Records:
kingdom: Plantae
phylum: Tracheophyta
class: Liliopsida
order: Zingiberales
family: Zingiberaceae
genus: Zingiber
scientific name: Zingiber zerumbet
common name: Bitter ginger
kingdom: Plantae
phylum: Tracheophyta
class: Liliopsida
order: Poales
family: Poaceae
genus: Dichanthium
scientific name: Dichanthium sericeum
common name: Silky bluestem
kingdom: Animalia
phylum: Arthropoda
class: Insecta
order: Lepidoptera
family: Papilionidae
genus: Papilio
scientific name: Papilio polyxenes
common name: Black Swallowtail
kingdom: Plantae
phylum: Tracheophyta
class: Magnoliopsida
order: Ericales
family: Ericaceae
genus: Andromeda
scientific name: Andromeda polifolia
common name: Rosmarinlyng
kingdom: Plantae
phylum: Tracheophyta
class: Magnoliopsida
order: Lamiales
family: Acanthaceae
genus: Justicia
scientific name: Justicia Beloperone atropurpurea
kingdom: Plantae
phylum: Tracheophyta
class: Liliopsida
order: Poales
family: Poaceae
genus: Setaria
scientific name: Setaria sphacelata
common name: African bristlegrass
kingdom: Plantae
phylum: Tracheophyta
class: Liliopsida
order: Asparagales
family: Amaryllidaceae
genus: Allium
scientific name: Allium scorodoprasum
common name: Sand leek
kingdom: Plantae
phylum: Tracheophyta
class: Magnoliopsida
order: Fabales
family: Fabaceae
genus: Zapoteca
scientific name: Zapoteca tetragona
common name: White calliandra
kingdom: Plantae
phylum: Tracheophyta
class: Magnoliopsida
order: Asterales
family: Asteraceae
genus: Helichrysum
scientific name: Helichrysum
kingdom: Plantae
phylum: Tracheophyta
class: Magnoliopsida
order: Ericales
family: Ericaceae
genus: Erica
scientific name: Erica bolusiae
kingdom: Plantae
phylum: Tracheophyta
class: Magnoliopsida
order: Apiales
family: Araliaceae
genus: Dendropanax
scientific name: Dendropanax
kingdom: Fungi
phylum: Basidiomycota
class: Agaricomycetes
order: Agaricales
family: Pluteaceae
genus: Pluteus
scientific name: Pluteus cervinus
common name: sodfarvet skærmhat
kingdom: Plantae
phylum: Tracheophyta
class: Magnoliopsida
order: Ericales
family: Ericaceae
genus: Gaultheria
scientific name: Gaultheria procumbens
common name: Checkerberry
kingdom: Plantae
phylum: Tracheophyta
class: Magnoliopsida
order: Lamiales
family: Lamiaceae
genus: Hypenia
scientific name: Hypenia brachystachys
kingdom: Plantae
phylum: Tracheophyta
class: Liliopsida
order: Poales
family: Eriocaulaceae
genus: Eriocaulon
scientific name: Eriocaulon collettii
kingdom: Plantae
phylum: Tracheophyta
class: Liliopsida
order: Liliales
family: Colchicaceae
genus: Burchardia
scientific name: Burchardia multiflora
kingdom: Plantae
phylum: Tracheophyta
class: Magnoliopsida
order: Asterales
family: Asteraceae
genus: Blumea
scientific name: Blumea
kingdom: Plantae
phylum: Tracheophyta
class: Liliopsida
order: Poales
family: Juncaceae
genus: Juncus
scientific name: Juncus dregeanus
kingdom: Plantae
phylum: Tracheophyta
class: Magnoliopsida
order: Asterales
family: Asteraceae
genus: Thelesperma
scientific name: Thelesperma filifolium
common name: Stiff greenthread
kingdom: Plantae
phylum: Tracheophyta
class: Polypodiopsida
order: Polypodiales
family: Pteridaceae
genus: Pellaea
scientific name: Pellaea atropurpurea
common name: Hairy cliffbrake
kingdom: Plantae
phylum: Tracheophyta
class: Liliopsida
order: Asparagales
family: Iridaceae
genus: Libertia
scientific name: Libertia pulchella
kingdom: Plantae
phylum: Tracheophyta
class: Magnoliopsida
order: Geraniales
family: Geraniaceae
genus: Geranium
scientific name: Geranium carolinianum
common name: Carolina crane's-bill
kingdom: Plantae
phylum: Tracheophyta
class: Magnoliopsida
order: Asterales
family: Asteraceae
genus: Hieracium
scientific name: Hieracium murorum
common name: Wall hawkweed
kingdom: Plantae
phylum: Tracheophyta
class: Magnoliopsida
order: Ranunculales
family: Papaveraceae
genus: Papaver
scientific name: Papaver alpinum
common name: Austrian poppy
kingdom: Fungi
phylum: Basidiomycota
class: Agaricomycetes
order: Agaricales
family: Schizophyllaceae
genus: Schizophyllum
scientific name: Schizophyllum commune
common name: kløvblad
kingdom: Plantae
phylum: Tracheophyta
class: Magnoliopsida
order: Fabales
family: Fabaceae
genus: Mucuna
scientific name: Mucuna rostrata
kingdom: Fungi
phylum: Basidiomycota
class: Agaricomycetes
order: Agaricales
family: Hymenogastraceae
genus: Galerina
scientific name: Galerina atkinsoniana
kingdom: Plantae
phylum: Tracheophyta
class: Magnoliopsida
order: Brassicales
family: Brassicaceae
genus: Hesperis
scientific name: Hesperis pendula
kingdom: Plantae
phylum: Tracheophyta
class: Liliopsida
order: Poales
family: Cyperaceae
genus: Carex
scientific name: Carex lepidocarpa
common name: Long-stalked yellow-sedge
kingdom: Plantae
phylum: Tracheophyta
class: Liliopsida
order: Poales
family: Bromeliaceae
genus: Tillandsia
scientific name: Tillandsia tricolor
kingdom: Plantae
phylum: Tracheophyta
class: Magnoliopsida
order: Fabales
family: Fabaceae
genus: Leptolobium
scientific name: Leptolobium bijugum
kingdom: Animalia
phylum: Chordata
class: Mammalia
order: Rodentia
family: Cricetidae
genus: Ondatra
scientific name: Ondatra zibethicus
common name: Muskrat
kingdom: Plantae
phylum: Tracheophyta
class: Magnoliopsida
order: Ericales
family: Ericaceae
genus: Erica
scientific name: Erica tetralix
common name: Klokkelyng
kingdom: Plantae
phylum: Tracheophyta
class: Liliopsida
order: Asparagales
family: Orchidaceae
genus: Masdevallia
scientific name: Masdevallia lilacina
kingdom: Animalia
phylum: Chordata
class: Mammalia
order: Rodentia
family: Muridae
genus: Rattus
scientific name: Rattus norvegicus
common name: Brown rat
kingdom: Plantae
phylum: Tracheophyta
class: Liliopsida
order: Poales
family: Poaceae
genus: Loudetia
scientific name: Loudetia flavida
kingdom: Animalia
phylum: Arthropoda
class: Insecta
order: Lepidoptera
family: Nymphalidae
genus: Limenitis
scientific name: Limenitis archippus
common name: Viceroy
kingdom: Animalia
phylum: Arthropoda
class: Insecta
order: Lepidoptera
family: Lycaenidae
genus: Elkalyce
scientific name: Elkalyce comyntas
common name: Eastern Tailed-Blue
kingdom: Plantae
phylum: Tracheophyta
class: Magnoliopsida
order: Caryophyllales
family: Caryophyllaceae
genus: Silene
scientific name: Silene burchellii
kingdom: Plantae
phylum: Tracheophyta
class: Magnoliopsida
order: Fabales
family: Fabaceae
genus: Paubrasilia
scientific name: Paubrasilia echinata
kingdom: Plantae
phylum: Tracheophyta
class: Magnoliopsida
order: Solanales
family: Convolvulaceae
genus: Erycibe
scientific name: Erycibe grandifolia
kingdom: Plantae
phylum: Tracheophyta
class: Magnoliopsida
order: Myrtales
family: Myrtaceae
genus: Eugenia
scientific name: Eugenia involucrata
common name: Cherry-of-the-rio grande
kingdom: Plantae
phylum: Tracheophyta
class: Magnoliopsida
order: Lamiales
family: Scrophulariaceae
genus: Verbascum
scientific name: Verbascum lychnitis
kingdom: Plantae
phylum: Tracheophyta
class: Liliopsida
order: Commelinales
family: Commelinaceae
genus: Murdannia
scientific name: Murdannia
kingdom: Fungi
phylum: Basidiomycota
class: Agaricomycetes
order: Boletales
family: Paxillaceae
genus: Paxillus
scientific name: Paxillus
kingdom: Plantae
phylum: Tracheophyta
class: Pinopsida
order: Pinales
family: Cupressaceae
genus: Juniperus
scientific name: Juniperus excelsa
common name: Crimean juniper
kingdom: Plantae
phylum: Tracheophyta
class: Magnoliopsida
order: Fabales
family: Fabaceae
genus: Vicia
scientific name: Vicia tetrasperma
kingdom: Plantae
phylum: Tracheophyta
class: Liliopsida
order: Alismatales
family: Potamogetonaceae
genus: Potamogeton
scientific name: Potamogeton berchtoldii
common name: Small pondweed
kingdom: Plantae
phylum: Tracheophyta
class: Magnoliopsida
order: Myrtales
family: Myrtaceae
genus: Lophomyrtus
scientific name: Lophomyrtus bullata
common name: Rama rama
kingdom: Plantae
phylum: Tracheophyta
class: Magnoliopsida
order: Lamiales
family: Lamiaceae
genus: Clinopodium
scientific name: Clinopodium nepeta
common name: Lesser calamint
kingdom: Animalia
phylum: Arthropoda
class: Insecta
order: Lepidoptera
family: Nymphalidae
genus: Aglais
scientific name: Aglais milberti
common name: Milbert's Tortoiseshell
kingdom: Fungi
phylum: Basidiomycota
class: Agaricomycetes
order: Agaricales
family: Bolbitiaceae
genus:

What this task involves: In the listing above, starting with the line that contains "genus: Allium" and continuing through the line that contains "genus: Helichrysum", present those lines as a numbered list, omitting any blank lines.

Exercise result:
1. genus: Allium
2. scientific name: Allium scorodoprasum
3. common name: Sand leek
4. kingdom: Plantae
5. phylum: Tracheophyta
6. class: Magnoliopsida
7. order: Fabales
8. family: Fabaceae
9. genus: Zapoteca
10. scientific name: Zapoteca tetragona
11. common name: White calliandra
12. kingdom: Plantae
13. phylum: Tracheophyta
14. class: Magnoliopsida
15. order: Asterales
16. family: Asteraceae
17. genus: Helichrysum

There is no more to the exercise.